It has the usual ghost ball limitations, like missing a pocket even though the aim was good (throw). But, for me this has been a good and cheap system to retrain my aim.

Might work for others, too.Can't beat the price. Take a ruler to the store with you to make sure the coupler you buy does have a 2.25 inch outer diameter.

12-23-2006, 10:05 PM
We have had a zillion threads on aiming. Thats not an exaggeration! /ccboard/images/graemlins/smirk.gif We have had reflections, 3 points, 5 points, a myriad of Hal Houle's sytems, proportional, on amd on, etc, etc etc,........and on to infinity- and thats not an exaggeration! /ccboard/images/graemlins/shocked.gif /ccboard/images/graemlins/crazy.gif /ccboard/images/graemlins/grin.gif
If you were to spend 2 hours a day for a week, hitting only 1/2 ball shots, you would learn and be able to predict the path of the OB on a 1/2 ball shot- for any ball on the table. You aim 1/2 ball and you will be able to see the path of the OB. [ but who wants to only hit 1/2 ball shots for a week!]It starts off as a rough guide but is refined with years of practice.

Stored records

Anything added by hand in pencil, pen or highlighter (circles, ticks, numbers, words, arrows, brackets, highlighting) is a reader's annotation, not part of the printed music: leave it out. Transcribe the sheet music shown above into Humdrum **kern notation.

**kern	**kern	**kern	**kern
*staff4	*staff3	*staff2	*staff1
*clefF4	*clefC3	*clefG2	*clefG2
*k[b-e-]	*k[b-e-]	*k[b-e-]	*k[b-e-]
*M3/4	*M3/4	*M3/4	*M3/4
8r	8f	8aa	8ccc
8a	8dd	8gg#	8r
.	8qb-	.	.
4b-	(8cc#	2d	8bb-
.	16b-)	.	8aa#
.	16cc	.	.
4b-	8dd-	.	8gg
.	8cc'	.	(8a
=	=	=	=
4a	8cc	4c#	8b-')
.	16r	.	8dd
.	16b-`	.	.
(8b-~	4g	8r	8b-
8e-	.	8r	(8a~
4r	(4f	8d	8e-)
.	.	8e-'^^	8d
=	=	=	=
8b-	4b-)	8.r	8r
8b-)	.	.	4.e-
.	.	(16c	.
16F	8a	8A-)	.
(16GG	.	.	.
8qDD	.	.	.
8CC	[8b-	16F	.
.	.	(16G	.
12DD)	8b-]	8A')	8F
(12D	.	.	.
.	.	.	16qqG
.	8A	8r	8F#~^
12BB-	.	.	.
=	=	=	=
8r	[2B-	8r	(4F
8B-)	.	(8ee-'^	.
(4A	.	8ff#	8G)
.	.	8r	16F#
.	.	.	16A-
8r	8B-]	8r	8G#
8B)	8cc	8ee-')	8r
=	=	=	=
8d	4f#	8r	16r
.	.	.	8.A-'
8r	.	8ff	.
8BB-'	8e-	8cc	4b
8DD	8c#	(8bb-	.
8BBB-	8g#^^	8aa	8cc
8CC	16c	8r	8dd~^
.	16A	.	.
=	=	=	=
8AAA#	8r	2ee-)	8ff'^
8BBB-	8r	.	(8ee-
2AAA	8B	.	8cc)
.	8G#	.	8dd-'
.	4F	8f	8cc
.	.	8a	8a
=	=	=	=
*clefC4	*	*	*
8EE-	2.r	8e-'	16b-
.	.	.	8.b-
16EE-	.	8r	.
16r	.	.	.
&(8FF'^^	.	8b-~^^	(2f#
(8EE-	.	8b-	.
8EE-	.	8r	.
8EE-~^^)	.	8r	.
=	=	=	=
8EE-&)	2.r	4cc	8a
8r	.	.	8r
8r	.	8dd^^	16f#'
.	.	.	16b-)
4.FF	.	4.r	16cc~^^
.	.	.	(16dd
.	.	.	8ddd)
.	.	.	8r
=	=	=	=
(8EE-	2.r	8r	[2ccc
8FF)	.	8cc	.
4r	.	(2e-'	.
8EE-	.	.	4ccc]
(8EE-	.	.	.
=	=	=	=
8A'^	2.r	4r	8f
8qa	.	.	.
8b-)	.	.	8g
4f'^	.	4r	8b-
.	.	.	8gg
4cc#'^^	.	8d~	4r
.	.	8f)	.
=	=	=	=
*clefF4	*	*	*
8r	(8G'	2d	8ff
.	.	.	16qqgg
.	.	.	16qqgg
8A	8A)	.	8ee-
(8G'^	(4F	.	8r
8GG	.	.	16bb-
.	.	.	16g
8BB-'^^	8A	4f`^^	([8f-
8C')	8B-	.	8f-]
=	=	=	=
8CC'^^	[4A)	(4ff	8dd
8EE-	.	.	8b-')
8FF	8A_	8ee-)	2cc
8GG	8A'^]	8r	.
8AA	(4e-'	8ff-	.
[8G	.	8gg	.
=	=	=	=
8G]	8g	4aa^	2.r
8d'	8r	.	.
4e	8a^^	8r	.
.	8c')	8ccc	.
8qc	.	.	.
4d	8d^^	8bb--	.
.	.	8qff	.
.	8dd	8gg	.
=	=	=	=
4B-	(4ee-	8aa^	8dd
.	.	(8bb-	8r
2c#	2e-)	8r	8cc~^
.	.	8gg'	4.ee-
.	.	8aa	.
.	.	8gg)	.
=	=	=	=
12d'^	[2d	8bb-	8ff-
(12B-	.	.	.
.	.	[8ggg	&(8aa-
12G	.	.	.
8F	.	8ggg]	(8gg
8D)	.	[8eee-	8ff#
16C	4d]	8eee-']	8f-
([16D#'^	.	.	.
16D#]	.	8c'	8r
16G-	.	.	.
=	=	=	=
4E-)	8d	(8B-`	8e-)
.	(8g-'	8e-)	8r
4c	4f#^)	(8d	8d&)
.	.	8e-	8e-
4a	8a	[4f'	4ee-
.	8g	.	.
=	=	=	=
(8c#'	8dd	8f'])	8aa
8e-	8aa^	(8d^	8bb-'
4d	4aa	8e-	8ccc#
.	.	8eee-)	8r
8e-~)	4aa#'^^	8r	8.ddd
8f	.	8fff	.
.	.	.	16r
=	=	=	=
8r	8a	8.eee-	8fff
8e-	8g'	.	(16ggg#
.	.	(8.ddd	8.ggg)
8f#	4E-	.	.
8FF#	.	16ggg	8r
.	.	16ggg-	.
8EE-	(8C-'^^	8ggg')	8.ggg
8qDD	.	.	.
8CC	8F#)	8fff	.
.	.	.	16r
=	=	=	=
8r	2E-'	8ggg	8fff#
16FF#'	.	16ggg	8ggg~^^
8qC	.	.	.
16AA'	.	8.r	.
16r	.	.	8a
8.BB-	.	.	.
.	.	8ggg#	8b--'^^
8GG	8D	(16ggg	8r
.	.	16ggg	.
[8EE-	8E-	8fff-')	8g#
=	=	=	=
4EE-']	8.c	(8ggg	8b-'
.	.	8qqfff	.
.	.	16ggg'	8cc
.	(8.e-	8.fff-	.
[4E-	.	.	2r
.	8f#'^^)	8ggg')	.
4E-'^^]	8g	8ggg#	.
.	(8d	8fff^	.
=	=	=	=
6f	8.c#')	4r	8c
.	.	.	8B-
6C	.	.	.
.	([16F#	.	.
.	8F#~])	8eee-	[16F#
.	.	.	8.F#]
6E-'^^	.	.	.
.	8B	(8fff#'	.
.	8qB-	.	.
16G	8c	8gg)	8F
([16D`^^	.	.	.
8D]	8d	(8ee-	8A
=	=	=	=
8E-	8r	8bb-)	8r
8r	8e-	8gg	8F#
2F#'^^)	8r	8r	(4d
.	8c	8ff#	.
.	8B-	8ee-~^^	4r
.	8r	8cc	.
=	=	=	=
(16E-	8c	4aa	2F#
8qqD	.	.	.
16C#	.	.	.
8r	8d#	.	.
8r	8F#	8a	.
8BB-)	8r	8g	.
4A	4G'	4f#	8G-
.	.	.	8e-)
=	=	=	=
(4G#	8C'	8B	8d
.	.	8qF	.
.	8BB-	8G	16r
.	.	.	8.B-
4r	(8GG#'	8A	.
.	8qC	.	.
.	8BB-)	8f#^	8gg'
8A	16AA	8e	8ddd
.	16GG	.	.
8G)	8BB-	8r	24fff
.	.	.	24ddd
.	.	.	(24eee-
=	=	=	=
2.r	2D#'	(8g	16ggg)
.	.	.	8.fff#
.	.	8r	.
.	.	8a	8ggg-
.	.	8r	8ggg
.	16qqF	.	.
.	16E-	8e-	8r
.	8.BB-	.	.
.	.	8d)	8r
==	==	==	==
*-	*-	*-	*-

[REQUIREMENT A] Condense the paragraph of the aiming text that begins "If you were to spend 2 hours a day" into a shorter version that keeps its main facts.
[REQUIREMENT B]
Using the aiming text, answer these questions:
(i) What outer diameter should the coupler have?
(ii) What usual ghost ball limitation is given as an example?
(iii) How long would you need to practice only 1/2 ball shots to learn the OB's path?
Rely only on the aiming text for your answers.

[EXERCISE RESULT A] Spending 2 hours a day for a week hitting only 1/2 ball shots would teach you to predict the OB's path on a 1/2 ball shot for any ball on the table. Aiming 1/2 ball then lets you see where the OB will go, though few want to hit only 1/2 ball shots for a week. The method starts as a rough guide and is refined through years of practice.

[EXERCISE RESULT B]
(i) 2.25 inches.
(ii) Missing a pocket even though the aim was good, because of throw.
(iii) 2 hours a day for a week.